# 🧠 2_text_embeddings.ipynb

Embeds oracle text into 384-dim vectors using a pretrained Sentence Transformer.

In [None]:
import pandas as pd
import numpy as np
from sentence_transformers import SentenceTransformer
from pathlib import Path


In [None]:
# === Load enriched card data ===
enriched_path = Path("../data/processed/enriched_cards.csv")

if not enriched_path.exists():
    raise FileNotFoundError(f"❌ Could not find enriched dataset at {enriched_path}")

df = pd.read_csv(enriched_path)
texts = df["oracle_text"].fillna("").tolist()

print(f"✅ Loaded {len(texts)} oracle text entries.")


In [None]:
# === Load transformer model and encode ===
model = SentenceTransformer("all-MiniLM-L6-v2")

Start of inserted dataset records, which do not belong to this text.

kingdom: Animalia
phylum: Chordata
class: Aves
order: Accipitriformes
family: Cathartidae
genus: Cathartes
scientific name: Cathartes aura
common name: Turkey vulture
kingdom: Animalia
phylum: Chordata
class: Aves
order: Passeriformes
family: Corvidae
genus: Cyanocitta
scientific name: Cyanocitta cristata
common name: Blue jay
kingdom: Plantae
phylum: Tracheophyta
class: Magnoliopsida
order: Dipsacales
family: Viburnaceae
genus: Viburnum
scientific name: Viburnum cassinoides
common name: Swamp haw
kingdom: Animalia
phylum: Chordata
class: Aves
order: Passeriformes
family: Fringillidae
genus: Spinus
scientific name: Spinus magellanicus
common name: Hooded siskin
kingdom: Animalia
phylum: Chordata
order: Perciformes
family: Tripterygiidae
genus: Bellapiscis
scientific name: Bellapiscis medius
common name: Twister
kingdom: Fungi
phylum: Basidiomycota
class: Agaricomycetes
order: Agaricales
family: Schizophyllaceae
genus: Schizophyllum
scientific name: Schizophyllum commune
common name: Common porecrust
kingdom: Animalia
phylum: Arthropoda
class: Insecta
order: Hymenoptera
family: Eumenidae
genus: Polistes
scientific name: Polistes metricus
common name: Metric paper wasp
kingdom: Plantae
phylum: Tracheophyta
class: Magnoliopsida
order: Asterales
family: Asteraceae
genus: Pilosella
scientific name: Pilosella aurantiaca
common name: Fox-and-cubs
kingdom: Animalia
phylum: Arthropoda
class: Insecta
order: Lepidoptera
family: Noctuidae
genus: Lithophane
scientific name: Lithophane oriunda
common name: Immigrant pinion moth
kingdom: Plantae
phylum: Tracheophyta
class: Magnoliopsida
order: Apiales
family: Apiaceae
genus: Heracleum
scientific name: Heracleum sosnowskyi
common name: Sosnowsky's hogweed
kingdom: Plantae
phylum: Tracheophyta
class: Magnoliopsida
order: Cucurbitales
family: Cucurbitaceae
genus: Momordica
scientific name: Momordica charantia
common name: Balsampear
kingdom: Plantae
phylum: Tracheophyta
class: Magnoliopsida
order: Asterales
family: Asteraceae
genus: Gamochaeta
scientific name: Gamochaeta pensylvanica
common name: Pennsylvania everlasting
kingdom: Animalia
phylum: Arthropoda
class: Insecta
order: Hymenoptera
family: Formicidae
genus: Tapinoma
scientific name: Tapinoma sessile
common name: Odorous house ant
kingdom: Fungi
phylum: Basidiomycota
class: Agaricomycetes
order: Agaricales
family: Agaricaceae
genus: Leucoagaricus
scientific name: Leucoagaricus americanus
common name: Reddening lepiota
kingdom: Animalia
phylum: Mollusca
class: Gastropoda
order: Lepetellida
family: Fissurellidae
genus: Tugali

print("⚙️ Generating embeddings (this may take a few minutes)...")
embeddings = model.encode(texts, show_progress_bar=True)
embeddings = np.array(embeddings)
print("✅ Embeddings shape:", embeddings.shape)


In [None]:
# === Save embeddings ===
output_path = Path("../data/processed/text_embeddings.npy")
np.save(output_path, embeddings)
print(f"✅ Saved embeddings to {output_path}")